(E-Facial) Anti-Aging

(E-Facial) Anti-Aging

Paying extra for exotic vitamins in skin creams that promise to erase fine lines and prevent wrinkles will get you little more than an empty wallet, according to dermatologists. Although many face creams contain vitamins known as antioxidants, very few are actually effective in preventing or reversing skin damage.

"Despite advertising claims, almost all available topical formulations contain very low concentrations of antioxidants that are not well absorbed by the skin," said Karen E. Burke, MD, in a presentation to the American Academy of Dermatology's annual meeting this week in New Orleans. "There are three antioxidants that have been proven to decrease the effect of the sun on the skin and actually prevent further damage: selenium, vitamin E, and vitamin C."

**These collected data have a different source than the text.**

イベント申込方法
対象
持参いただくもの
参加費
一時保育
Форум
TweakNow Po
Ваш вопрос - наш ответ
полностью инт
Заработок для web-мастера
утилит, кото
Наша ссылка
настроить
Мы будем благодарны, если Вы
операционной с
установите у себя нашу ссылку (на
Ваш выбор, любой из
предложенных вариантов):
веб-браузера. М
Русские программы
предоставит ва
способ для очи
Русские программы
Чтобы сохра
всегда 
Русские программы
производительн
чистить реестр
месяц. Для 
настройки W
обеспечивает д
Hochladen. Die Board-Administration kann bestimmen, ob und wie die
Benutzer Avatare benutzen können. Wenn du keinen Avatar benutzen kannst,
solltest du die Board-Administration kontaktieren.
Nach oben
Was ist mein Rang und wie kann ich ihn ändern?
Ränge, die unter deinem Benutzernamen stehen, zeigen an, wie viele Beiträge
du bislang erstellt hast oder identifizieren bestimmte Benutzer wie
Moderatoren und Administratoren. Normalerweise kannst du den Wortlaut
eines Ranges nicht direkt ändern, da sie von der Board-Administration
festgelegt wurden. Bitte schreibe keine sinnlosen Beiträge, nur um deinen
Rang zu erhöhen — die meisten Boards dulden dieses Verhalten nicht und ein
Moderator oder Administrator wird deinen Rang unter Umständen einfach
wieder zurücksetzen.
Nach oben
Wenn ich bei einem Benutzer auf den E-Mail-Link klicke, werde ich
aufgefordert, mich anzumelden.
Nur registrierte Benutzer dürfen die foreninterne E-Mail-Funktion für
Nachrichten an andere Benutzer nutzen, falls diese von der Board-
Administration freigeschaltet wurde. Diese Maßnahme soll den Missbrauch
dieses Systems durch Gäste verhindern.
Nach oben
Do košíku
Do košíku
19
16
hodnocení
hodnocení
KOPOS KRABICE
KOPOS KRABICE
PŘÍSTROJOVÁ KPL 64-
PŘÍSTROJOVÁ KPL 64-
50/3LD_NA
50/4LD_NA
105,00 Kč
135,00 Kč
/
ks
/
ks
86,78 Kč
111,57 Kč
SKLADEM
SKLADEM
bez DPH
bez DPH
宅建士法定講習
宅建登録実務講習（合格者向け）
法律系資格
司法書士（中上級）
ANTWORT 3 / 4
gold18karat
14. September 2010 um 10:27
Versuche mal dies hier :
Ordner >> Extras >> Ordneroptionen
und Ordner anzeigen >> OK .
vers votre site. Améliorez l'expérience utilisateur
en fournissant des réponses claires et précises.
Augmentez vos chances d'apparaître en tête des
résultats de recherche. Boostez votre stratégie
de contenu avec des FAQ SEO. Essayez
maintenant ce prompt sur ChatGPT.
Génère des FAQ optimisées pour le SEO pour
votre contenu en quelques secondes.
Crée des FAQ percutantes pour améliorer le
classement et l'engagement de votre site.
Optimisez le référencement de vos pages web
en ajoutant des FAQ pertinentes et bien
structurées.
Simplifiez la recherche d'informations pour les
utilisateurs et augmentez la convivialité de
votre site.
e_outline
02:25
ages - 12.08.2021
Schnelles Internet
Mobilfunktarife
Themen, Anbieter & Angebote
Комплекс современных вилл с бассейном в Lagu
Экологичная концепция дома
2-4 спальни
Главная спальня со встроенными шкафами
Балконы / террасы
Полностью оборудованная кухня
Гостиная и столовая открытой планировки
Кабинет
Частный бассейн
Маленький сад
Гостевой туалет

Antioxidants are known to prevent agents called free radicals from damaging cells in the body and the skin. Free radicals are a result of normal body processes, but they can also be created by exposure to various environmental factors such as smoking or ultraviolet (UV) radiation from the sun and can speed up the aging process.

Burke says the problem with applying antioxidants to the skin to fight aging is that they aren't very well absorbed or only have short-term effects. But new research presented at the dermatology conference suggests more effective formulations to deliver two of these antioxidants directly to the skin that needs it may soon be available.